▶ [Vorliegender Text]
────

Politik

Eine Person steigt in einen Zug am Bahnsteig in Ansbach. (Foto: dpa/Daniel Löb)

30.01.2023

Ein Ticket – und noch viele offene Fragen

Trotz des nun von Bund und Ländern festgelegten Starttermins sind beim 49-Euro-Monatsticket für Busse und Bahnen im Regionalverkehr noch viele Themen ungeklärt – auch aus Bayern gibt es vor allem einen noch unerfüllten Wunsch

Die Pläne für das 49-Euro-Monatsticket für Busse und Bahnen im Regionalverkehr werden konkreter. Bund und Länder einigten sich am Freitag auf das Startdatum 1. Mai. Der Verkauf soll Anfang April losgehen. Aber noch immer sind Detailfragen ungeklärt. Dabei geht es auch um die Frage, ob das Ticket tatsächlich rein digital angeboten wird – womit gerade Bayern ein Problem hätte. Ein Überblick.

Das Ticket: Das 49-Euro-Monatsticket für den ÖPNV gilt als Nachfolge-Angebot für das im vergangenen Sommer ausgelaufene 9-Euro-Ticket. Mit ihm können Inhaber bundesweit Busse und Bahnen des Regionalverkehrs benutzen - für 49 Euro im Monat. Das Angebot soll vor allem die unübersichtliche Angebotsstruktur der zahlreichen Verkehrsverbünde in Deutschland vereinfachen und mehr Menschen in den ÖPNV bringen. Das Ticket ist jeweils für einen Monat gültig und wird automatisch verlängert, wenn der Inhaber nicht rechtzeitig kündigt.

Die Einigung: Nach monatelangem Streit einigten sich Bund und Länder auf der Sitzung einer gemeinsamen Arbeitsgruppe am Freitag: "Das, was viele sich wünschen, wird zum 1. Mai Realität", sagte der Vorsitzende der Verkehrsministerkonferenz, NRW-Verkehrsminister Oliver Krischer (Grüne), im Anschluss. Verkaufsstart des Abos ist demnach der 3. April.
Entschieden haben beide Seiten auch über das sogenannte Jobticket: Demnach haben Arbeitgeber die Möglichkeit, ihren Beschäftigten das 49-Euro-Ticket als Jobticket bereitzustellen. Wenn sie dabei einen Abschlag von mindestens 25 Prozent gewähren, geben Bund und Länder einen weiteren Abschlag von fünf Prozent dazu. Arbeitnehmer könnten auf diese Weise das Ticket also für mindestens 30 Prozent weniger erhalten.

────

▶ [Vorliegende Zeilen]
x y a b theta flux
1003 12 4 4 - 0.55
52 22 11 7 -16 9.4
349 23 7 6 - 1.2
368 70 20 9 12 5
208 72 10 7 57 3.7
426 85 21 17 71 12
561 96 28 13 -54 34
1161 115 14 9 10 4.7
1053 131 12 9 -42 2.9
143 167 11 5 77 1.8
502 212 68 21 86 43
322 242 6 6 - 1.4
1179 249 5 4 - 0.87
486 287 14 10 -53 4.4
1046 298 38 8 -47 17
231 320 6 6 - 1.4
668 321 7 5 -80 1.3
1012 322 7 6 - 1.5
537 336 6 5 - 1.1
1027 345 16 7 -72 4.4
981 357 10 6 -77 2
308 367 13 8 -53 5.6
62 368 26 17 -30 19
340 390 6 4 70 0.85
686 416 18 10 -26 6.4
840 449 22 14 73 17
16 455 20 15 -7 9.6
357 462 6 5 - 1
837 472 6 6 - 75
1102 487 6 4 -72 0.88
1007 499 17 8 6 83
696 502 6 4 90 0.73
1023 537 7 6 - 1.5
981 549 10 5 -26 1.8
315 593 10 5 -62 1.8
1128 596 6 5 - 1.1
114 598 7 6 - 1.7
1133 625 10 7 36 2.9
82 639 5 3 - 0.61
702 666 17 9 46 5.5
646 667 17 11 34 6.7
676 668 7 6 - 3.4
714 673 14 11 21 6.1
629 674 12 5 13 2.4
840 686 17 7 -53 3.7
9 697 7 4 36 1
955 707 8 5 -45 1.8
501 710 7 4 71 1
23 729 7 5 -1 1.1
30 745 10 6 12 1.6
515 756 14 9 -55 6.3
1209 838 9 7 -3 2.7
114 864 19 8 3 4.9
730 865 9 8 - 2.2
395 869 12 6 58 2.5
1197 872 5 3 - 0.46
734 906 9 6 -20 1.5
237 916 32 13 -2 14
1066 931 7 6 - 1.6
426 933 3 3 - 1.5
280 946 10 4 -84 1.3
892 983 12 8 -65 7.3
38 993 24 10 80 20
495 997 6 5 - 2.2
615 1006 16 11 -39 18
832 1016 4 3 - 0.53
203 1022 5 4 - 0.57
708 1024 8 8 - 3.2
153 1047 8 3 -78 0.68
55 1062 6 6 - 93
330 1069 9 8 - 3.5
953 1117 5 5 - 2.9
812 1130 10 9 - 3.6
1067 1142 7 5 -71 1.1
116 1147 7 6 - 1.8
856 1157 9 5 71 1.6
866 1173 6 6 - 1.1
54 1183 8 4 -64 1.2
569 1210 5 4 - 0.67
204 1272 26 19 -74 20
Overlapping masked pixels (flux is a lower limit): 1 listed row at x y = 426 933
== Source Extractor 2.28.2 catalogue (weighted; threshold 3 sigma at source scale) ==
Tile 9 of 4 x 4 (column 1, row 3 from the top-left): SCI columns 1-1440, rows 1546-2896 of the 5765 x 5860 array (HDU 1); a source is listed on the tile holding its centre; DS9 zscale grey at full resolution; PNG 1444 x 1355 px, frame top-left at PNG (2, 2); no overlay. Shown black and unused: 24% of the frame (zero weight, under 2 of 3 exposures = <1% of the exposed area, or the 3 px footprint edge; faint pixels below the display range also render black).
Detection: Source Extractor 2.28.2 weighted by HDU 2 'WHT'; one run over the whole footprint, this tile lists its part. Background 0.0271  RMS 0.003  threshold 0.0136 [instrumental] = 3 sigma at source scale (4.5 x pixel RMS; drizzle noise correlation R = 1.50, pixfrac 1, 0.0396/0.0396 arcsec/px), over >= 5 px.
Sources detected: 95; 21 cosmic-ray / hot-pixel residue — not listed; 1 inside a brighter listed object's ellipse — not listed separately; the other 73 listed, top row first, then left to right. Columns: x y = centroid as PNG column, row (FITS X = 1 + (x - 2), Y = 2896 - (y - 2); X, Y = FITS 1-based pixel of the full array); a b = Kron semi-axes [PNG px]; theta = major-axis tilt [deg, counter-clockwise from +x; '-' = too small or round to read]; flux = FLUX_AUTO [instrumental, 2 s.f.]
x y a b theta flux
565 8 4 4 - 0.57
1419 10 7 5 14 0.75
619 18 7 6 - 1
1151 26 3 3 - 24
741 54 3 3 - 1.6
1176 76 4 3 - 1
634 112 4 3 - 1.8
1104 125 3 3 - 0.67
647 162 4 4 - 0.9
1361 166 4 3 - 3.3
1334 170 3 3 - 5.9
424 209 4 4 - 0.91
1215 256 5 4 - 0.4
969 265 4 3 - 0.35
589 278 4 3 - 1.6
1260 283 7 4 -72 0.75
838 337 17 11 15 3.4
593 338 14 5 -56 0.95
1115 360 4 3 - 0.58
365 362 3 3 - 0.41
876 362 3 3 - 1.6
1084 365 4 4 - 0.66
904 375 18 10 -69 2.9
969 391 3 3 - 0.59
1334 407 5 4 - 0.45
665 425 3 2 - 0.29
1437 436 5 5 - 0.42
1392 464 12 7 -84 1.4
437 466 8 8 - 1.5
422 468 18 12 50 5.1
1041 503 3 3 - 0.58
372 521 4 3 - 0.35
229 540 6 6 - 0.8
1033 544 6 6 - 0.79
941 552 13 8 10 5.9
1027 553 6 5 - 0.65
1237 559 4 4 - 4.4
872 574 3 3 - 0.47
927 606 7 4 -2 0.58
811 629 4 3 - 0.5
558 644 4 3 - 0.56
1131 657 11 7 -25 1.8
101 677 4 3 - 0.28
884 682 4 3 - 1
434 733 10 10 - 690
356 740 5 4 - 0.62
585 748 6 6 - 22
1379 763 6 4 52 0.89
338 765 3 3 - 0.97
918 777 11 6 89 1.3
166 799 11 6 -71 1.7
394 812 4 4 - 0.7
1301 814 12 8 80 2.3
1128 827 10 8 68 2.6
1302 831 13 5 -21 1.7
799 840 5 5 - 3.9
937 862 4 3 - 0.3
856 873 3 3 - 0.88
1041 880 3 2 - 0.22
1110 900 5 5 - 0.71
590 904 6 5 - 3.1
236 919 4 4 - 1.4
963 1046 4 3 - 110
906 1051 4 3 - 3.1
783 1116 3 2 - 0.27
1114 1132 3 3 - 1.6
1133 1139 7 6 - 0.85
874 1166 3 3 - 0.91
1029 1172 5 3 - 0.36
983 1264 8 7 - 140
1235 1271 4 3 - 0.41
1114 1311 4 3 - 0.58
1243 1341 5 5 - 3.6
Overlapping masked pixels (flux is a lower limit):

────

▶ [Aufgaben]
[a] An welchem Tag beginnt laut dem Text zum 49-Euro-Ticket der Verkauf des Abos?
[b] Fasse im Text zum 49-Euro-Ticket den Absatz, der mit „Das Ticket: Das 49-Euro-Monatsticket“ beginnt, als Stichpunktliste zusammen und behalte dabei die wesentlichen Fakten bei.
[c] Gib den Abschnitt aus dem Text zum 49-Euro-Ticket wortgetreu wieder, beginnend bei „Entschieden haben beide“ und endend bei „Prozent weniger erhalten.“.
Die Zeilen haben mit dem Text zum 49-Euro-Ticket nichts zu tun.

▶ [Lösungen]
[a] Am 3. April.

[b]
- Nachfolger des im vergangenen Sommer ausgelaufenen 9-Euro-Tickets
- Gilt bundesweit für Busse und Bahnen des Regionalverkehrs und kostet 49 Euro im Monat
- Soll die unübersichtliche Angebotsstruktur der Verkehrsverbünde vereinfachen und mehr Menschen in den ÖPNV bringen
- Gilt jeweils einen Monat und verlängert sich automatisch, wenn nicht rechtzeitig gekündigt wird

[c]
Entschieden haben beide Seiten auch über das sogenannte Jobticket: Demnach haben Arbeitgeber die Möglichkeit, ihren Beschäftigten das 49-Euro-Ticket als Jobticket bereitzustellen. Wenn sie dabei einen Abschlag von mindestens 25 Prozent gewähren, geben Bund und Länder einen weiteren Abschlag von fünf Prozent dazu. Arbeitnehmer könnten auf diese Weise das Ticket also für mindestens 30 Prozent weniger erhalten.